Of course, with all of these, there's the assumption that you can generally write in some functional/non-destructive style if you so choose. So if that solves the problem or makes your problem simpler, that's generally what you'd do. And if it doesn't, then it's not apparent that functional-ness of your problem is really the main problem at hand...
I hope that helps, feel free to ask me a few more questons if it helps, but also take note that it's been a few years since I've done anything with Common Lisp :\
Edit: I should say, if you're working with things like "inifite structures" or "delayed evaluation", you'd generally have to manage that explicitly yourself somehow, as CL is generally eager in it's evaluation style, but that's not most problems in my experience.
This notion that you either have pure functional programming or a quagmire is grossly exaggerated. Pure functional programming reduces the things that you can do (in a sense), so that you never have to deal with some complexity (but you have to deal with other complications instead). In a typical procedural/imperative language (which is pretty much everything outside declarative or pure functional languages), you avoid a quagmire by practicing sane programming.
This is the entire point behind the idea of loose coupling and high cohesion, as well as modular programming in general. If your components are loosely coupled (and have high cohesion) you narrow the scope of each component (whatever that may mean in your language, "module", "class", "package"). This lets you focus on the essentials of that area and avoid the "quagmire". The real quagmires tend to crop up when people:
1. Make excessive use of mutation in separate areas (where it is hard, from a reading comprehension perspective, to recognize that this is happening, too). Like in a project I was on in my first job (embedded system). They had a "task" system and variables were reused across tasks, this made it hard to know how a variable was changed especially as some tasks would only conditionally change the variable. It was not meant to communicate between tasks (like a signal to a later task, "Hey, there's something new for you to look at" and the reply "Hey, I looked at it"), but was instead being shared by complicated distributed logic. The simplification was to move the mutation into one task and change the logic so it was more comprehensible. Each task became loosely coupled in a way they previously weren't.
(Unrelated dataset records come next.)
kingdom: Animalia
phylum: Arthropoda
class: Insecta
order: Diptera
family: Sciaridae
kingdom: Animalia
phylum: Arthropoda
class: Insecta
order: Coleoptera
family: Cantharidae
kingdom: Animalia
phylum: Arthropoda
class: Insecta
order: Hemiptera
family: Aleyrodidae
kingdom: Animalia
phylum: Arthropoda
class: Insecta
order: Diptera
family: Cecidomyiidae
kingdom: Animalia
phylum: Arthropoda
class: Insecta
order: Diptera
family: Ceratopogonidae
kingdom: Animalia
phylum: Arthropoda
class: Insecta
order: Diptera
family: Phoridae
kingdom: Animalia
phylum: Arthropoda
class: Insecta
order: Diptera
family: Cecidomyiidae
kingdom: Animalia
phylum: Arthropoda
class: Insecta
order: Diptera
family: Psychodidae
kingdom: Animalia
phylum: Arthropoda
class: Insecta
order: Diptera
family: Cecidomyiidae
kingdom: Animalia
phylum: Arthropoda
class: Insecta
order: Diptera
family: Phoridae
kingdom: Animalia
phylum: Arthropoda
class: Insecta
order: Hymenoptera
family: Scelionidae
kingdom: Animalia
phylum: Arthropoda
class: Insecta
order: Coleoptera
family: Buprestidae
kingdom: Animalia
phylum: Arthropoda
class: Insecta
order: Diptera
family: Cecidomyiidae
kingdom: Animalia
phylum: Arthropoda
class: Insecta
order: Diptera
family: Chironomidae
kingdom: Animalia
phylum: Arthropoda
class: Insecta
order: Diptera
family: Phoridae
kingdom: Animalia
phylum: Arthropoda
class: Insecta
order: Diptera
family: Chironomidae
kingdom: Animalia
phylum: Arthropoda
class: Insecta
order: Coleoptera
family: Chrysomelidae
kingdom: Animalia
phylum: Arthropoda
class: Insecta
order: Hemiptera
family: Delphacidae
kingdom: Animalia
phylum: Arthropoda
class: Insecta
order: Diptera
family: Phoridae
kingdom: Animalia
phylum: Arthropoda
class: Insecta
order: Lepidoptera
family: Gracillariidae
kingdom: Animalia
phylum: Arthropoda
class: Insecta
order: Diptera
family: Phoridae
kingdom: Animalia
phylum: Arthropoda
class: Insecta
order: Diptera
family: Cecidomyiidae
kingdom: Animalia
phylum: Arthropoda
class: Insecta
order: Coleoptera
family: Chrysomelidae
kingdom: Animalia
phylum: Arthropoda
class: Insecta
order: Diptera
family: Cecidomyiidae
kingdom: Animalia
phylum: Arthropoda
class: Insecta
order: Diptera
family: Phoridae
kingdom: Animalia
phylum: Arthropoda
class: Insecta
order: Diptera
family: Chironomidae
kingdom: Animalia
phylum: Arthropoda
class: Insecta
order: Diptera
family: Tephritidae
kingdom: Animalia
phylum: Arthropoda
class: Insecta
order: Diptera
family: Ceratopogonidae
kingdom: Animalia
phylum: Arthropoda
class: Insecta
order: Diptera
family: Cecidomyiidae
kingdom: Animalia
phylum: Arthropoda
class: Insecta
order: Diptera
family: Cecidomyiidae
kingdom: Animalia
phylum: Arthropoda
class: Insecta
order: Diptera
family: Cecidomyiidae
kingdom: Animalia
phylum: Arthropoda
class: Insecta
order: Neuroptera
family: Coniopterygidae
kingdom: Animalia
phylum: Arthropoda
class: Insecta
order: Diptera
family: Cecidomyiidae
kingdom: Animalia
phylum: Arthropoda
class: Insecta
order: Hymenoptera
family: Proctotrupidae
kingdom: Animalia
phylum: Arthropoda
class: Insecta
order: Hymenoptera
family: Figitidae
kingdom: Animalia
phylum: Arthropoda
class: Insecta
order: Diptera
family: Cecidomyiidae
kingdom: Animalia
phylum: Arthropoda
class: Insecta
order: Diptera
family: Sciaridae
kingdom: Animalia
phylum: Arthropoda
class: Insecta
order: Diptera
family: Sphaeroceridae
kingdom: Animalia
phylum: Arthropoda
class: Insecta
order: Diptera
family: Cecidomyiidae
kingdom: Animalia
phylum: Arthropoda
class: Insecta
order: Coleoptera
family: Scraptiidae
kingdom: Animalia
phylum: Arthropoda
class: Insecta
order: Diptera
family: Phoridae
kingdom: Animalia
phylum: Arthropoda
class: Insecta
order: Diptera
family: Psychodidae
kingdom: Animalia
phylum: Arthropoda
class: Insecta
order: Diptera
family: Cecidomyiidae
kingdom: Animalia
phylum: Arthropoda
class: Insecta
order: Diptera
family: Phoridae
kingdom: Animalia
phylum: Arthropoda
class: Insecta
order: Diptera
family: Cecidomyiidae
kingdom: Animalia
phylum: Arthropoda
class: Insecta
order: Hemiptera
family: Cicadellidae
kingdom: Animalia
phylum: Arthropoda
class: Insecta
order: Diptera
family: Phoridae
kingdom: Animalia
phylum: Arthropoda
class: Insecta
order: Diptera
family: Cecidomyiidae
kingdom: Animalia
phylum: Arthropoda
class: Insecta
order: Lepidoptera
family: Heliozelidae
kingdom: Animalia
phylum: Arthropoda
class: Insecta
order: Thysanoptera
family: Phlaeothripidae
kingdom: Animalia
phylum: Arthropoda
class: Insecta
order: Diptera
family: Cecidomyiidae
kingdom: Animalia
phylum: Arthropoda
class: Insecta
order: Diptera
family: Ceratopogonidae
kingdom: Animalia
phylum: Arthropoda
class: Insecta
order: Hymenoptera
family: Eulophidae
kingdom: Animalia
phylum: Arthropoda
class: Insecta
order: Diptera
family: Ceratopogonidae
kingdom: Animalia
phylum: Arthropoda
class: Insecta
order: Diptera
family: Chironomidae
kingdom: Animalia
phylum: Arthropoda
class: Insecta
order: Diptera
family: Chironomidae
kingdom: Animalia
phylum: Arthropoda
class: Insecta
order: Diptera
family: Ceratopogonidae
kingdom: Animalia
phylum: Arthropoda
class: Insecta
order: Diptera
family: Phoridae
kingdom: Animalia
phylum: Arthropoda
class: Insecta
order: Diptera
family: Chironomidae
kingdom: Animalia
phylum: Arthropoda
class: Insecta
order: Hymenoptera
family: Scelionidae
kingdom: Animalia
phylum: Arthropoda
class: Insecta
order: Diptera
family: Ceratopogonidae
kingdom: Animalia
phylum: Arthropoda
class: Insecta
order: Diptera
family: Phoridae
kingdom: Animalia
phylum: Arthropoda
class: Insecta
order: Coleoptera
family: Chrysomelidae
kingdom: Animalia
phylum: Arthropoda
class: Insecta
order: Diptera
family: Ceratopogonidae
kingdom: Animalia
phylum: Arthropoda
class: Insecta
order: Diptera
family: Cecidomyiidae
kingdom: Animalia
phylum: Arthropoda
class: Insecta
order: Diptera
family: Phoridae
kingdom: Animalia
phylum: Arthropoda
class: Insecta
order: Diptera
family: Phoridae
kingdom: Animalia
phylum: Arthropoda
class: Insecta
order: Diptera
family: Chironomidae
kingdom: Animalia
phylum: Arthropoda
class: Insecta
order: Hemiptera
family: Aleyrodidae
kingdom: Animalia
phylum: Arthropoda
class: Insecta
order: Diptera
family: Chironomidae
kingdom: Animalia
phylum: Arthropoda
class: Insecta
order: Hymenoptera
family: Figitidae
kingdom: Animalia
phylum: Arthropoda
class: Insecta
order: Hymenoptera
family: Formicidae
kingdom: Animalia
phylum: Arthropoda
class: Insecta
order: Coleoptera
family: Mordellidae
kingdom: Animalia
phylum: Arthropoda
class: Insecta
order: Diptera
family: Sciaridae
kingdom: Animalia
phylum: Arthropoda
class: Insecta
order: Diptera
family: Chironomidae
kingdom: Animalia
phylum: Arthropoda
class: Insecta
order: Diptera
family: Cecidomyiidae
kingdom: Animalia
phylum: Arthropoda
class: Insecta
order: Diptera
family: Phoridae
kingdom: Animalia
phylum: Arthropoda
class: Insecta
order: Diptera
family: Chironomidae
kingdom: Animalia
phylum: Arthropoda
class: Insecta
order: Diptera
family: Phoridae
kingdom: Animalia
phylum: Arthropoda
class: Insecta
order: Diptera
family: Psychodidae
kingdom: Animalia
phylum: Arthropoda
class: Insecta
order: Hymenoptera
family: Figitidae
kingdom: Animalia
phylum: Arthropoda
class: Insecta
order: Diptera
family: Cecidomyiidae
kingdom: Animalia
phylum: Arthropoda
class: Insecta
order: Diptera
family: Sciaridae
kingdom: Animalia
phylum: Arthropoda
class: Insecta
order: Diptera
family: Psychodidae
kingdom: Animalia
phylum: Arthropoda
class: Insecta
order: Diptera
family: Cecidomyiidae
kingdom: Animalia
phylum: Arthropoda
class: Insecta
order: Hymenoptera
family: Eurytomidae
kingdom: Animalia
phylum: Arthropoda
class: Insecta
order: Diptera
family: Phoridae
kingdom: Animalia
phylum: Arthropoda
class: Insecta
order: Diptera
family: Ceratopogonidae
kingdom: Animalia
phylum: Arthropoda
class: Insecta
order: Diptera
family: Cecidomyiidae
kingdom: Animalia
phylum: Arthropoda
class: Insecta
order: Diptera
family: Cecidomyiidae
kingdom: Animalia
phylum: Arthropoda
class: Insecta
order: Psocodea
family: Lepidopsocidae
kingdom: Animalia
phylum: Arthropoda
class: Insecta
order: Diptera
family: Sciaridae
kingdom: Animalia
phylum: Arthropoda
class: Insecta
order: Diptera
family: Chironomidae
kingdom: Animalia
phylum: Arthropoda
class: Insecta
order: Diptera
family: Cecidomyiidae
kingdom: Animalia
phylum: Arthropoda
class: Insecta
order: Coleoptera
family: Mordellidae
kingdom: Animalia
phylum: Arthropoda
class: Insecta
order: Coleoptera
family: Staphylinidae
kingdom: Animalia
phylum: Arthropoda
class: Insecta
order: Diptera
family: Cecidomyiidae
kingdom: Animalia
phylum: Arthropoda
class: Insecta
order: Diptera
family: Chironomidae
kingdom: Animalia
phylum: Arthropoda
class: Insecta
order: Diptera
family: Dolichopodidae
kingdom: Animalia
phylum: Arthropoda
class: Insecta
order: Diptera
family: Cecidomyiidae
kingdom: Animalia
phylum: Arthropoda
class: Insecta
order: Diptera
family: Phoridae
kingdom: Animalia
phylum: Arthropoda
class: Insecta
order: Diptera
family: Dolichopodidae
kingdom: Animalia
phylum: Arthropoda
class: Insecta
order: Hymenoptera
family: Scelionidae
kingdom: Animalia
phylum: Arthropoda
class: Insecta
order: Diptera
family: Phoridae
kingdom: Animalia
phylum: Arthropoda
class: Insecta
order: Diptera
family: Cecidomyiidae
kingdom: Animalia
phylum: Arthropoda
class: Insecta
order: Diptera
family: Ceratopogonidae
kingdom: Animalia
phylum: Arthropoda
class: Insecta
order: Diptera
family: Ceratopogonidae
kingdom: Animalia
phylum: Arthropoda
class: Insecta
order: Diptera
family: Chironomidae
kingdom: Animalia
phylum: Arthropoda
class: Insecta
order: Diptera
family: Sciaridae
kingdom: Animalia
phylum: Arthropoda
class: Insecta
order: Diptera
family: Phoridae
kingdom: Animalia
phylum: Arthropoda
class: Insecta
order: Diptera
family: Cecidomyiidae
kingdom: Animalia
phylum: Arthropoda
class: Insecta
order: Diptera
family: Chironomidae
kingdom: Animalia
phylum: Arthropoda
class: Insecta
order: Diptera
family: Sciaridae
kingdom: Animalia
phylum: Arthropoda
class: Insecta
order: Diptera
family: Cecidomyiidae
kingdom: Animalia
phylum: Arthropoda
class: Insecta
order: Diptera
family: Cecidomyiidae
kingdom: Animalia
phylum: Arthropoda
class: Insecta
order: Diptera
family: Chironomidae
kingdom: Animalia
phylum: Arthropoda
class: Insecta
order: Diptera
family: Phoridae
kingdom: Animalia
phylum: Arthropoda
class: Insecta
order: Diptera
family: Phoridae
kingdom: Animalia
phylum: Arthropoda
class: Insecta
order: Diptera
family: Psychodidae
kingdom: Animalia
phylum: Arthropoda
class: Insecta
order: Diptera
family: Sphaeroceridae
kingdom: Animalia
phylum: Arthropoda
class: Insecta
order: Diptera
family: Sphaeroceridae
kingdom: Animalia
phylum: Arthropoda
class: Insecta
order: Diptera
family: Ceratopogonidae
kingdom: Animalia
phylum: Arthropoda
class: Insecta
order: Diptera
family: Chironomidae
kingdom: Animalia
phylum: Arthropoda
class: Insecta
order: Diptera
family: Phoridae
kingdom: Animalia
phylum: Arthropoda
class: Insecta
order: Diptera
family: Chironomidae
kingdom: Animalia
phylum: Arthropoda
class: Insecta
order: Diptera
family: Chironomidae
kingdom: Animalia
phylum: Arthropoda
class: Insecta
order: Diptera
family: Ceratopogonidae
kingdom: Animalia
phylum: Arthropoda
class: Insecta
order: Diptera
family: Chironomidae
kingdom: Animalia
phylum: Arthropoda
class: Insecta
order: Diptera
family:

This also increased the cohesion (there was no rational reason for some of the tasks to be changing it at all, the logic was just dumped in them because they had cycles to spare in their 100ms slot).
2. Reach into other components and change their state directly. Related to the above, but somewhat saner (still a bad idea). A component should control its own state. There are optimizations to be made to avoid copies and excessive function calls (more important in the embedded world, not something I fret about on desktops, and usually resolvable with compiler optimizations like function inlining), but at least as a first pass direct changes from outside should be minimized if not eliminated. The principle effect of this is related to DRY. If you allow direct access to the data of a component (particularly changing that data or state, reading is, or can be, different), then the knowledge of the invariants related to it must be distributed throughout the system. This knowledge easily becomes out of sync as the system evolves over time. Working on a system that controls a physical device right now, you would not want arbitrary parts of the system to be able to direct the motor to rotate X degrees in some direction. That's a great way to break it. Instead one part of the system owns the motor, and contains all the sanity checks (based on present position, 90º clockwise rotation is impossible, only rotate 30º or signal an error or whatever is appropriate).
And that certainly happens a lot, but there's no requirement for it when you're writing a program. Spend some time thinking, be sane, and you can avoid the "quagmires".